- What is needed -
Copy out the data in full, keeping each line exactly as it reads.

[Dataset items]
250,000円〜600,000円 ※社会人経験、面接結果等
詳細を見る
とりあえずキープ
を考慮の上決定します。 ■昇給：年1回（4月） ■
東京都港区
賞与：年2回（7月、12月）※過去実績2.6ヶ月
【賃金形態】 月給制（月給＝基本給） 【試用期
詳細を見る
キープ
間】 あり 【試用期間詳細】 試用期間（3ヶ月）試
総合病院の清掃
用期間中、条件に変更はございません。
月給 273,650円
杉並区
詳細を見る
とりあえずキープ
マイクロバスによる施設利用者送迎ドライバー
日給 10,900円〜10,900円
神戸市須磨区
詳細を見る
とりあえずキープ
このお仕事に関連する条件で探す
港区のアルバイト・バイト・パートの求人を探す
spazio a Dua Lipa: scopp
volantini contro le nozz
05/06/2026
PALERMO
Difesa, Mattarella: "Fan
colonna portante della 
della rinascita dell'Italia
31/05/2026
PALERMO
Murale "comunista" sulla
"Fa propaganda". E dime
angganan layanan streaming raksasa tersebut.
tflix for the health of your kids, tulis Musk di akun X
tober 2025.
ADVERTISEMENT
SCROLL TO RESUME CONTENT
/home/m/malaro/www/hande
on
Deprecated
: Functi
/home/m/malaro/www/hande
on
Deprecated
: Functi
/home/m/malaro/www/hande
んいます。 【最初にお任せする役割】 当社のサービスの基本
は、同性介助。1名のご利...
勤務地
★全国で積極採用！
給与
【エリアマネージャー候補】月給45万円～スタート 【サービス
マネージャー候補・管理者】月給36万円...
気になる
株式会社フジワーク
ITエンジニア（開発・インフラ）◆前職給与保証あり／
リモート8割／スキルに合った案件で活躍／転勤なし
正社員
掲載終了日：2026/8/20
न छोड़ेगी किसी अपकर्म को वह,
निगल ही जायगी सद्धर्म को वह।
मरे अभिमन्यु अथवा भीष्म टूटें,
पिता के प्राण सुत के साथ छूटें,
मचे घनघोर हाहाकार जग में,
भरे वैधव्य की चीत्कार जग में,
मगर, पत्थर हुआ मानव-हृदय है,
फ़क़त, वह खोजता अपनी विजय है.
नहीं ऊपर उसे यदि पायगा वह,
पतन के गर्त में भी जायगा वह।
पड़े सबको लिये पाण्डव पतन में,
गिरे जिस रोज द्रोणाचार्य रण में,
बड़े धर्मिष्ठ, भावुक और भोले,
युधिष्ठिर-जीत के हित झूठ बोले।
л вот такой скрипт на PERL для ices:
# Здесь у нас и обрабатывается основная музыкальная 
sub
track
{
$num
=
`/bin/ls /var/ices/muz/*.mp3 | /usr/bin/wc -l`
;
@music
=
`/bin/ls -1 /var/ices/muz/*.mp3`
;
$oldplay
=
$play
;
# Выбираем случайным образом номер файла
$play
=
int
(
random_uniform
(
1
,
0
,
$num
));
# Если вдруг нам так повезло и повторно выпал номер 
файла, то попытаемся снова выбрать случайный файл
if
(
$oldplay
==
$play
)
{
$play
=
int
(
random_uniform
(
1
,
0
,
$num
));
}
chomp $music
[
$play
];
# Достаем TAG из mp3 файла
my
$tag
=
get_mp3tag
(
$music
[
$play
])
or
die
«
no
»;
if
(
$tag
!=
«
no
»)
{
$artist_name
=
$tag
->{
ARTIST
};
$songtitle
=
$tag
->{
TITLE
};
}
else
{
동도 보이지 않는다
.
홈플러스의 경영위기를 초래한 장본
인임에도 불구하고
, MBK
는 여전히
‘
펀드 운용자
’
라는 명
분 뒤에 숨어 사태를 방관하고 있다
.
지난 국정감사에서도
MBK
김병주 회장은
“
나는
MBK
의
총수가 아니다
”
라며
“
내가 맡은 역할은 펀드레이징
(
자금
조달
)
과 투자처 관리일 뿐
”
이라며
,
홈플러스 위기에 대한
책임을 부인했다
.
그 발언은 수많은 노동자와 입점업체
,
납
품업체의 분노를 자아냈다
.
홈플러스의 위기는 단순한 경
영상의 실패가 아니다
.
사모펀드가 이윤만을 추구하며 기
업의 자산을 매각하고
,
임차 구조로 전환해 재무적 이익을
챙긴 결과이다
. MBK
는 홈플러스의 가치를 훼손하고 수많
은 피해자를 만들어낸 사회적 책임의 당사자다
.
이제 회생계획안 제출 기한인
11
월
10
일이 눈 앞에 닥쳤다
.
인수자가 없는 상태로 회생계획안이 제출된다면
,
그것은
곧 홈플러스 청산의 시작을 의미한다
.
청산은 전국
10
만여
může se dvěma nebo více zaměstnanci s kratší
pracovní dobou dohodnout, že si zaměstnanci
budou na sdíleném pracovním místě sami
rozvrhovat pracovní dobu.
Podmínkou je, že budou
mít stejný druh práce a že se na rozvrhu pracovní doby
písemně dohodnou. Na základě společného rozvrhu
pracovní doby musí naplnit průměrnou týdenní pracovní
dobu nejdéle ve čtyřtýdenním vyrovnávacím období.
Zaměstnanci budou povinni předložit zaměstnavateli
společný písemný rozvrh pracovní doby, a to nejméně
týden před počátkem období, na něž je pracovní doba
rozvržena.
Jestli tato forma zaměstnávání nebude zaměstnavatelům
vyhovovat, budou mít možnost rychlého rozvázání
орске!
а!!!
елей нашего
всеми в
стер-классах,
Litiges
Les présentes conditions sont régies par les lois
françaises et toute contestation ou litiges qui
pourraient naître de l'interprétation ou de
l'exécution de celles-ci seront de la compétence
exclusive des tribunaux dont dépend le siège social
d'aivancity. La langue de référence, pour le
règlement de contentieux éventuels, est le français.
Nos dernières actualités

- Solution to the problem -
250,000円〜600,000円 ※社会人経験、面接結果等
詳細を見る
とりあえずキープ
を考慮の上決定します。 ■昇給：年1回（4月） ■
東京都港区
賞与：年2回（7月、12月）※過去実績2.6ヶ月
【賃金形態】 月給制（月給＝基本給） 【試用期
詳細を見る
キープ
間】 あり 【試用期間詳細】 試用期間（3ヶ月）試
総合病院の清掃
用期間中、条件に変更はございません。
月給 273,650円
杉並区
詳細を見る
とりあえずキープ
マイクロバスによる施設利用者送迎ドライバー
日給 10,900円〜10,900円
神戸市須磨区
詳細を見る
とりあえずキープ
このお仕事に関連する条件で探す
港区のアルバイト・バイト・パートの求人を探す
spazio a Dua Lipa: scopp
volantini contro le nozz
05/06/2026
PALERMO
Difesa, Mattarella: "Fan
colonna portante della 
della rinascita dell'Italia
31/05/2026
PALERMO
Murale "comunista" sulla
"Fa propaganda". E dime
angganan layanan streaming raksasa tersebut.
tflix for the health of your kids, tulis Musk di akun X
tober 2025.
ADVERTISEMENT
SCROLL TO RESUME CONTENT
/home/m/malaro/www/hande
on
Deprecated
: Functi
/home/m/malaro/www/hande
on
Deprecated
: Functi
/home/m/malaro/www/hande
んいます。 【最初にお任せする役割】 当社のサービスの基本
は、同性介助。1名のご利...
勤務地
★全国で積極採用！
給与
【エリアマネージャー候補】月給45万円～スタート 【サービス
マネージャー候補・管理者】月給36万円...
気になる
株式会社フジワーク
ITエンジニア（開発・インフラ）◆前職給与保証あり／
リモート8割／スキルに合った案件で活躍／転勤なし
正社員
掲載終了日：2026/8/20
न छोड़ेगी किसी अपकर्म को वह,
निगल ही जायगी सद्धर्म को वह।
मरे अभिमन्यु अथवा भीष्म टूटें,
पिता के प्राण सुत के साथ छूटें,
मचे घनघोर हाहाकार जग में,
भरे वैधव्य की चीत्कार जग में,
मगर, पत्थर हुआ मानव-हृदय है,
फ़क़त, वह खोजता अपनी विजय है.
नहीं ऊपर उसे यदि पायगा वह,
पतन के गर्त में भी जायगा वह।
पड़े सबको लिये पाण्डव पतन में,
गिरे जिस रोज द्रोणाचार्य रण में,
बड़े धर्मिष्ठ, भावुक और भोले,
युधिष्ठिर-जीत के हित झूठ बोले।
л вот такой скрипт на PERL для ices:
# Здесь у нас и обрабатывается основная музыкальная 
sub
track
{
$num
=
`/bin/ls /var/ices/muz/*.mp3 | /usr/bin/wc -l`
;
@music
=
`/bin/ls -1 /var/ices/muz/*.mp3`
;
$oldplay
=
$play
;
# Выбираем случайным образом номер файла
$play
=
int
(
random_uniform
(
1
,
0
,
$num
));
# Если вдруг нам так повезло и повторно выпал номер 
файла, то попытаемся снова выбрать случайный файл
if
(
$oldplay
==
$play
)
{
$play
=
int
(
random_uniform
(
1
,
0
,
$num
));
}
chomp $music
[
$play
];
# Достаем TAG из mp3 файла
my
$tag
=
get_mp3tag
(
$music
[
$play
])
or
die
«
no
»;
if
(
$tag
!=
«
no
»)
{
$artist_name
=
$tag
->{
ARTIST
};
$songtitle
=
$tag
->{
TITLE
};
}
else
{
동도 보이지 않는다
.
홈플러스의 경영위기를 초래한 장본
인임에도 불구하고
, MBK
는 여전히
‘
펀드 운용자
’
라는 명
분 뒤에 숨어 사태를 방관하고 있다
.
지난 국정감사에서도
MBK
김병주 회장은
“
나는
MBK
의
총수가 아니다
”
라며
“
내가 맡은 역할은 펀드레이징
(
자금
조달
)
과 투자처 관리일 뿐
”
이라며
,
홈플러스 위기에 대한
책임을 부인했다
.
그 발언은 수많은 노동자와 입점업체
,
납
품업체의 분노를 자아냈다
.
홈플러스의 위기는 단순한 경
영상의 실패가 아니다
.
사모펀드가 이윤만을 추구하며 기
업의 자산을 매각하고
,
임차 구조로 전환해 재무적 이익을
챙긴 결과이다
. MBK
는 홈플러스의 가치를 훼손하고 수많
은 피해자를 만들어낸 사회적 책임의 당사자다
.
이제 회생계획안 제출 기한인
11
월
10
일이 눈 앞에 닥쳤다
.
인수자가 없는 상태로 회생계획안이 제출된다면
,
그것은
곧 홈플러스 청산의 시작을 의미한다
.
청산은 전국
10
만여
může se dvěma nebo více zaměstnanci s kratší
pracovní dobou dohodnout, že si zaměstnanci
budou na sdíleném pracovním místě sami
rozvrhovat pracovní dobu.
Podmínkou je, že budou
mít stejný druh práce a že se na rozvrhu pracovní doby
písemně dohodnou. Na základě společného rozvrhu
pracovní doby musí naplnit průměrnou týdenní pracovní
dobu nejdéle ve čtyřtýdenním vyrovnávacím období.
Zaměstnanci budou povinni předložit zaměstnavateli
společný písemný rozvrh pracovní doby, a to nejméně
týden před počátkem období, na něž je pracovní doba
rozvržena.
Jestli tato forma zaměstnávání nebude zaměstnavatelům
vyhovovat, budou mít možnost rychlého rozvázání
орске!
а!!!
елей нашего
всеми в
стер-классах,
Litiges
Les présentes conditions sont régies par les lois
françaises et toute contestation ou litiges qui
pourraient naître de l'interprétation ou de
l'exécution de celles-ci seront de la compétence
exclusive des tribunaux dont dépend le siège social
d'aivancity. La langue de référence, pour le
règlement de contentieux éventuels, est le français.
Nos dernières actualités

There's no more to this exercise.